• Records to process:

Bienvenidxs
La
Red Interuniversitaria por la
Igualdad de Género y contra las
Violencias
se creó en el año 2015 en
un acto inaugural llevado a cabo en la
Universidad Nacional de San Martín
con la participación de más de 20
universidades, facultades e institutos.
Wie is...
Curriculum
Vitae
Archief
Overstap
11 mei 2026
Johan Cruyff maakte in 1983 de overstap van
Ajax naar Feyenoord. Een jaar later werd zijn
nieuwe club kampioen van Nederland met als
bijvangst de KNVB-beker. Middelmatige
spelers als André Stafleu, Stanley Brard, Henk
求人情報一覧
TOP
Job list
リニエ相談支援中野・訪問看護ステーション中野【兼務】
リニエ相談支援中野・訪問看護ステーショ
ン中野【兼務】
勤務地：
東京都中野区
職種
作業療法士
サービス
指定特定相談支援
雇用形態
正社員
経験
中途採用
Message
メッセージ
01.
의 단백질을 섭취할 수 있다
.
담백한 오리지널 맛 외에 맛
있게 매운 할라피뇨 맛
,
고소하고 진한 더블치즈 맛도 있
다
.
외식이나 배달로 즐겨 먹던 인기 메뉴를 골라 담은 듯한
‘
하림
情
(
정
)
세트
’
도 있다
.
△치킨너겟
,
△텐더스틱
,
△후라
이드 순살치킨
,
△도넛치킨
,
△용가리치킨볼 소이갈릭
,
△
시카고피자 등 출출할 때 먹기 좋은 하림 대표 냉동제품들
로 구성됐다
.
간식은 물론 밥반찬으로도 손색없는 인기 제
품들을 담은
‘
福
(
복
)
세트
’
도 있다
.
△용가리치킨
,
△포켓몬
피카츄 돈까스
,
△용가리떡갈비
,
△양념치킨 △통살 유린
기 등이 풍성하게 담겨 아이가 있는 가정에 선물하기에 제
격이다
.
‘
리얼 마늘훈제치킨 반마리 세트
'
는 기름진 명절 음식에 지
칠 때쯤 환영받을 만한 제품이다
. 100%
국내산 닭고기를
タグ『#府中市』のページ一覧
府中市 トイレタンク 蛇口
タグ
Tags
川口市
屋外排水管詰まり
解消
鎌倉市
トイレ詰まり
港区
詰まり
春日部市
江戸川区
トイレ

• What you should do:
Copy every line above without changes.

• Result:
Bienvenidxs
La
Red Interuniversitaria por la
Igualdad de Género y contra las
Violencias
se creó en el año 2015 en
un acto inaugural llevado a cabo en la
Universidad Nacional de San Martín
con la participación de más de 20
universidades, facultades e institutos.
Wie is...
Curriculum
Vitae
Archief
Overstap
11 mei 2026
Johan Cruyff maakte in 1983 de overstap van
Ajax naar Feyenoord. Een jaar later werd zijn
nieuwe club kampioen van Nederland met als
bijvangst de KNVB-beker. Middelmatige
spelers als André Stafleu, Stanley Brard, Henk
求人情報一覧
TOP
Job list
リニエ相談支援中野・訪問看護ステーション中野【兼務】
リニエ相談支援中野・訪問看護ステーショ
ン中野【兼務】
勤務地：
東京都中野区
職種
作業療法士
サービス
指定特定相談支援
雇用形態
正社員
経験
中途採用
Message
メッセージ
01.
의 단백질을 섭취할 수 있다
.
담백한 오리지널 맛 외에 맛
있게 매운 할라피뇨 맛
,
고소하고 진한 더블치즈 맛도 있
다
.
외식이나 배달로 즐겨 먹던 인기 메뉴를 골라 담은 듯한
‘
하림
情
(
정
)
세트
’
도 있다
.
△치킨너겟
,
△텐더스틱
,
△후라
이드 순살치킨
,
△도넛치킨
,
△용가리치킨볼 소이갈릭
,
△
시카고피자 등 출출할 때 먹기 좋은 하림 대표 냉동제품들
로 구성됐다
.
간식은 물론 밥반찬으로도 손색없는 인기 제
품들을 담은
‘
福
(
복
)
세트
’
도 있다
.
△용가리치킨
,
△포켓몬
피카츄 돈까스
,
△용가리떡갈비
,
△양념치킨 △통살 유린
기 등이 풍성하게 담겨 아이가 있는 가정에 선물하기에 제
격이다
.
‘
리얼 마늘훈제치킨 반마리 세트
'
는 기름진 명절 음식에 지
칠 때쯤 환영받을 만한 제품이다
. 100%
국내산 닭고기를
タグ『#府中市』のページ一覧
府中市 トイレタンク 蛇口
タグ
Tags
川口市
屋外排水管詰まり
解消
鎌倉市
トイレ詰まり
港区
詰まり
春日部市
江戸川区
トイレ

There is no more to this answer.